Recorded information
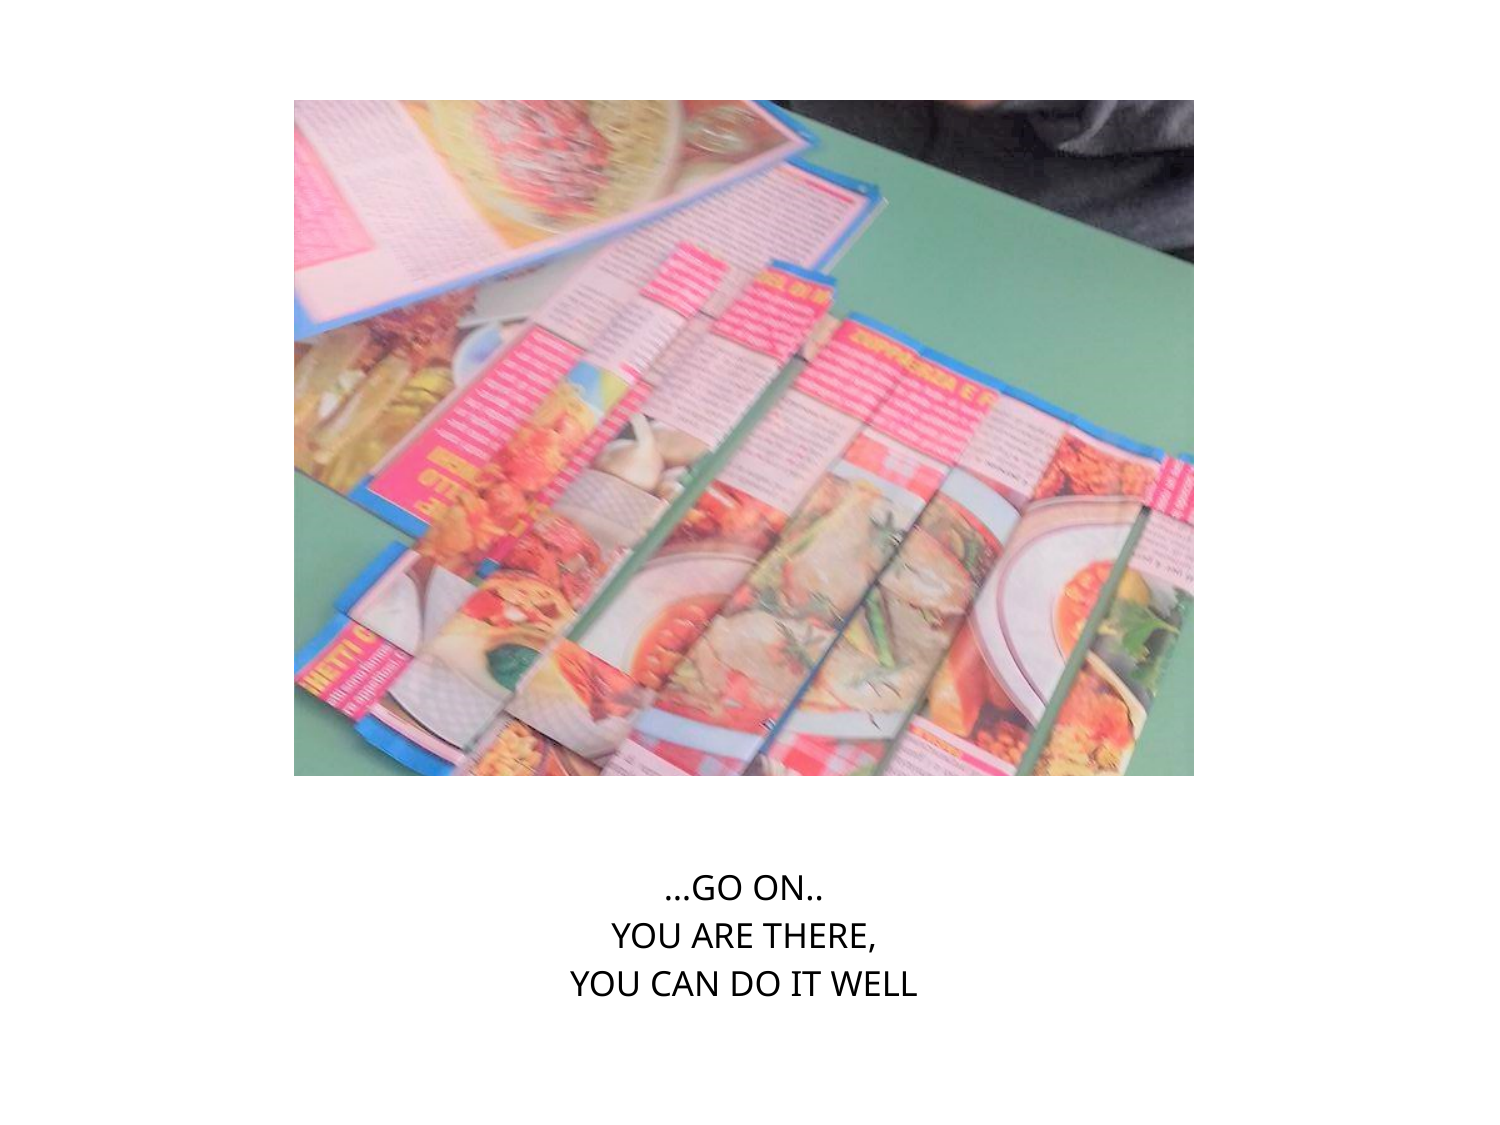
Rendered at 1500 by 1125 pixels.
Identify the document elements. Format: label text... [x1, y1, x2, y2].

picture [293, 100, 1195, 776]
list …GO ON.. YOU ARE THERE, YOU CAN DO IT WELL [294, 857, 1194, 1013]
==
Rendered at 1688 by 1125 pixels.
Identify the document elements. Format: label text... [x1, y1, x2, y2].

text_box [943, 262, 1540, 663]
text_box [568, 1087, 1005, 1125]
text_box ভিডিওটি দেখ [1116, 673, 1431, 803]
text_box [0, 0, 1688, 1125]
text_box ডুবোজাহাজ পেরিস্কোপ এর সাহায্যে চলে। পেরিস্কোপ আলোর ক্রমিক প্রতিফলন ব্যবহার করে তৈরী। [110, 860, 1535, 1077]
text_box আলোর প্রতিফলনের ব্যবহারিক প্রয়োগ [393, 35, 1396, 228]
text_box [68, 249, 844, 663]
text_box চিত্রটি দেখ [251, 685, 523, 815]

Exercise requirements
Copy out each line of the data that includes the string "Rendered".

Your solution
Rendered at 1500 by 1125 pixels.
Rendered at 1688 by 1125 pixels.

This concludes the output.